01.

 事態が動いたのはそれから数日後の話だった。
 アルフレッドに呼び出された真白は大広間に集まった面々を見て何故呼び出されたのかを悟る。
 一人は召集者であるアルフレッド=ヴィンディア。何やらにこやかな表情を浮かべている。そんな彼に向かい合うようにして気怠そうに立っているのは《ジョーカー》ことマゼンダ。やや離れた位置でこちらを見ているのが自称、保護者《ジェスター》のディラスだ。

「よし、集まったな。双子は・・・まぁ、居ない方がいいか」

 その方が話も進む事だし、とアルフレッドが微笑む。
 いいから早く話を始めろ、とマゼンダがやや不機嫌そうに言った。何やら立て込んでいたのかもしれない。随分と機嫌が悪そうだった。

「ま、言わなくても分かるだろうが、王都に行くぞ。ディラスと真白は絶対参加。で、お前はどうする?マゼンダ」
「成る程ね。あたしは・・・どうしたものかね」

 ディラスに反論の意は無いらしく、黙ってマゼンダとアルフレッドの会話を傍観。その間に移動した真白は彼の隣に並んだ。

「王都、ねぇ・・・来るかな、マゼンダ」
「来ないだろう」

 何故、そう聞き返そうと思った瞬間、おおよそディラスの予想通りにマゼンダは否と首を横に振った。その目は興味が無さそうに細められている。

「あたしは行かねーぜ。イリヤとイリスの面倒を見るのも大変だし、第一行く理由が無いからね」
「そう言うだろうと思ってたぜ。まぁいいが」
「悪いね。あたしはリンネと屋敷に残ってるよ」

 その会話を聞きながら真白ははた、と首を傾げる。

「ディラスは何か目的があって王都へ行くわけ?」
「調律師に預けている楽器を回収しに行く。僕の楽器なのだから、僕が同行するのは当然だろう。そしてお前は一度も行った事が無いだろうからな。
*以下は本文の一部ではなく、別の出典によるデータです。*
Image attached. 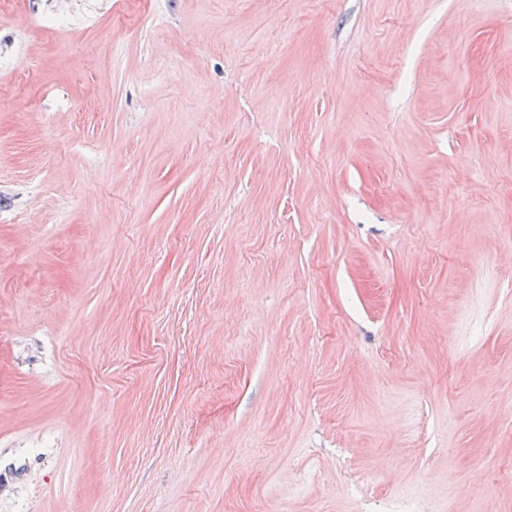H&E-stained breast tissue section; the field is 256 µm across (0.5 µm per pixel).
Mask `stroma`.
I'll list each match as a JSON object with an SVG mask.
<instances>
[{
	"instance_id": "35a3bbf8",
	"label": "stroma",
	"mask_w": 512,
	"mask_h": 512,
	"mask_svg": "<svg viewBox=\"0 0 512 512\" xmlns=\"http://www.w3.org/2000/svg\"><path fill=\"white\" fill-rule=\"evenodd\" d=\"M0 22V512H512V0Z\"/></svg>"
}]
</instances>
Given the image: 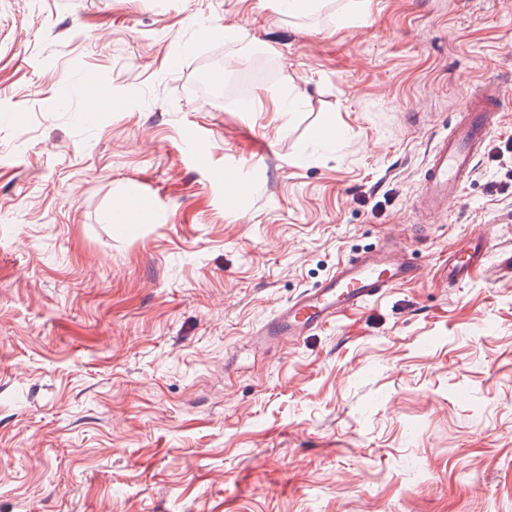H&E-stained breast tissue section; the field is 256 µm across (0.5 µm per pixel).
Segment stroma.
Returning a JSON list of instances; mask_svg holds the SVG:
<instances>
[{"mask_svg": "<svg viewBox=\"0 0 512 512\" xmlns=\"http://www.w3.org/2000/svg\"><path fill=\"white\" fill-rule=\"evenodd\" d=\"M335 9L0 0V512H512V278L440 271L484 230L512 253V101L415 210L467 94L512 83V0ZM213 68L254 111L200 105ZM386 239L420 278L257 337ZM371 0H336V22L339 26L348 25L361 18L368 11Z\"/></svg>", "mask_w": 512, "mask_h": 512, "instance_id": "35a3bbf8", "label": "stroma"}]
</instances>
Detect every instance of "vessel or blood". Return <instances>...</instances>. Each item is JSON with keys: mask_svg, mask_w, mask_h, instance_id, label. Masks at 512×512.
Instances as JSON below:
<instances>
[{"mask_svg": "<svg viewBox=\"0 0 512 512\" xmlns=\"http://www.w3.org/2000/svg\"><path fill=\"white\" fill-rule=\"evenodd\" d=\"M506 84H480L475 97L466 99L456 114L454 130L432 148L423 174L424 191L419 200L429 216H438L444 201L459 195L471 180L475 160L486 140L498 127L508 92ZM488 235H474L467 249L449 257L444 276L461 283L484 268ZM421 273L418 265L391 263L384 252L361 254L339 264L336 271L316 287L307 288L279 308L258 329L262 338L301 336L333 323L343 313L375 301L387 289L413 280Z\"/></svg>", "mask_w": 512, "mask_h": 512, "instance_id": "vessel-or-blood-1", "label": "vessel or blood"}]
</instances>
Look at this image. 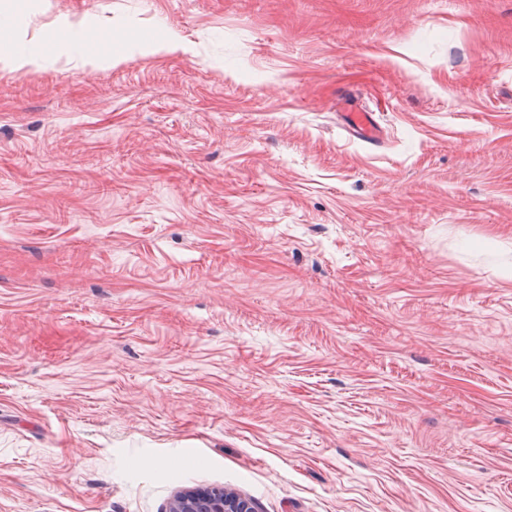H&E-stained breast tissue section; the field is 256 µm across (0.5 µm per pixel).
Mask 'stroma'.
Instances as JSON below:
<instances>
[{
	"instance_id": "1",
	"label": "stroma",
	"mask_w": 512,
	"mask_h": 512,
	"mask_svg": "<svg viewBox=\"0 0 512 512\" xmlns=\"http://www.w3.org/2000/svg\"><path fill=\"white\" fill-rule=\"evenodd\" d=\"M12 3L0 512H512V0ZM94 22L93 18L85 17L74 23L65 17L59 23L60 34L68 48L80 57L84 65L92 67H96L99 64V59L86 47L85 41L90 36L85 27L92 25ZM43 61L41 50L35 46H22L19 49L0 51V68L20 71L26 68L39 67ZM355 105L348 104V112H340L343 115V126L345 132L351 138L358 139L372 147H380L384 136L381 126L378 124L371 112L363 109L357 97L348 94ZM191 488L178 492L168 512H256L246 496L226 488Z\"/></svg>"
}]
</instances>
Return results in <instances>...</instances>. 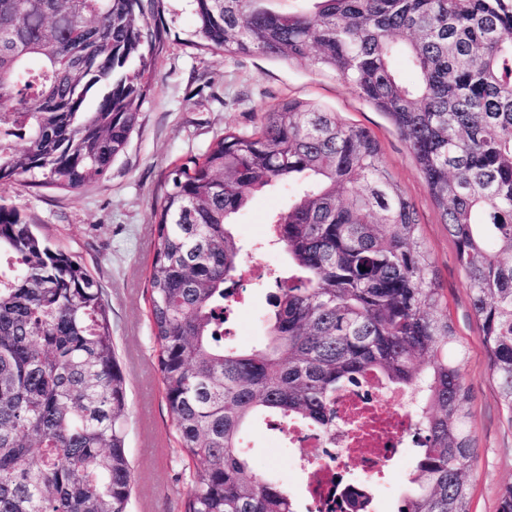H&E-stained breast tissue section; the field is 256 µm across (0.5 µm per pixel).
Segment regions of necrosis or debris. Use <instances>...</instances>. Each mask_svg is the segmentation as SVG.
<instances>
[{
  "instance_id": "1",
  "label": "necrosis or debris",
  "mask_w": 512,
  "mask_h": 512,
  "mask_svg": "<svg viewBox=\"0 0 512 512\" xmlns=\"http://www.w3.org/2000/svg\"><path fill=\"white\" fill-rule=\"evenodd\" d=\"M336 421L322 434L292 424L285 432L288 445L300 449L306 468L304 503L307 512H350L359 488L345 478L349 460L377 477L388 470L401 449L418 445L420 415L411 399L368 374L336 401Z\"/></svg>"
}]
</instances>
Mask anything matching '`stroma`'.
<instances>
[{
	"mask_svg": "<svg viewBox=\"0 0 512 512\" xmlns=\"http://www.w3.org/2000/svg\"><path fill=\"white\" fill-rule=\"evenodd\" d=\"M169 41L158 59L139 124L106 178L75 192L35 189L23 180L0 184V204L22 208L52 245L61 247L97 277L108 303L112 337L128 381V454L134 466L130 512H185L193 468L176 448L161 392L158 352L147 317L148 267L157 245L154 212L167 189L173 162L202 154L225 129L247 131L260 109L284 99L311 102L345 122L370 130L399 186L414 203L419 233L432 260L442 310L467 348L464 366L471 391V512H497L501 488L512 482V425L506 421L487 366L466 275L423 175L391 121L333 75L307 63L281 65L261 56L231 57L190 45L194 20L187 0H166ZM288 200L280 187L255 192L233 232L261 261L246 275L252 301L235 323L231 345L248 350L266 337L268 288L263 264L285 266L282 251L265 247L257 227L269 223ZM414 449H404L387 475V492L375 495L373 512H395L410 487Z\"/></svg>",
	"mask_w": 512,
	"mask_h": 512,
	"instance_id": "1",
	"label": "stroma"
}]
</instances>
奴の迷惑な計らいだ。行きたくないのならば素直に言った方が良い」
「調律師?・・・ふぅん」

 そう言われたものの、ほとんど話の内容は理解出来なかった。楽器を調律する人、という認識。調律が何なのか分かっていないのがミソだ。
 あまりにも興味を持てない真白の表情に気付いたのか、アルフレッドが肩を竦める。

「王都も悪い所じゃねぇ。というか、お前が行きたくないと言っても俺としては調律師に一度会わせておきたいから着いて来て貰わないと困るんだよ」
「どうして私をその人に会わせたいの?」
「あぁ?あー・・・とくに理由は無いが、《道化師の音楽団》を邪険にせず扱ってくれる数少ない店だから、ってとこか。お前が王都で道に迷ったとしても保護ぐらいはしてくれるだろうよ」
「嫌ね、そういう扱い」

 ――アルフレッドとは会話する度に好感度が下がって行く。彼をこの先好きになる事は無さそうだ。あまりにも苦手な人間のツボをピンポイントで押し込んでいる。
 そんな真白の心中を見透かしたのか、苦笑した屋敷の主は首を振った。

「王都は華やかでいいぜ。一度、行ってみろよ」

 もちろん、断る理由も無かったのでこれだけ話を引き延ばしておきながら、真白は存外とあっさり首を縦に振ったのだが。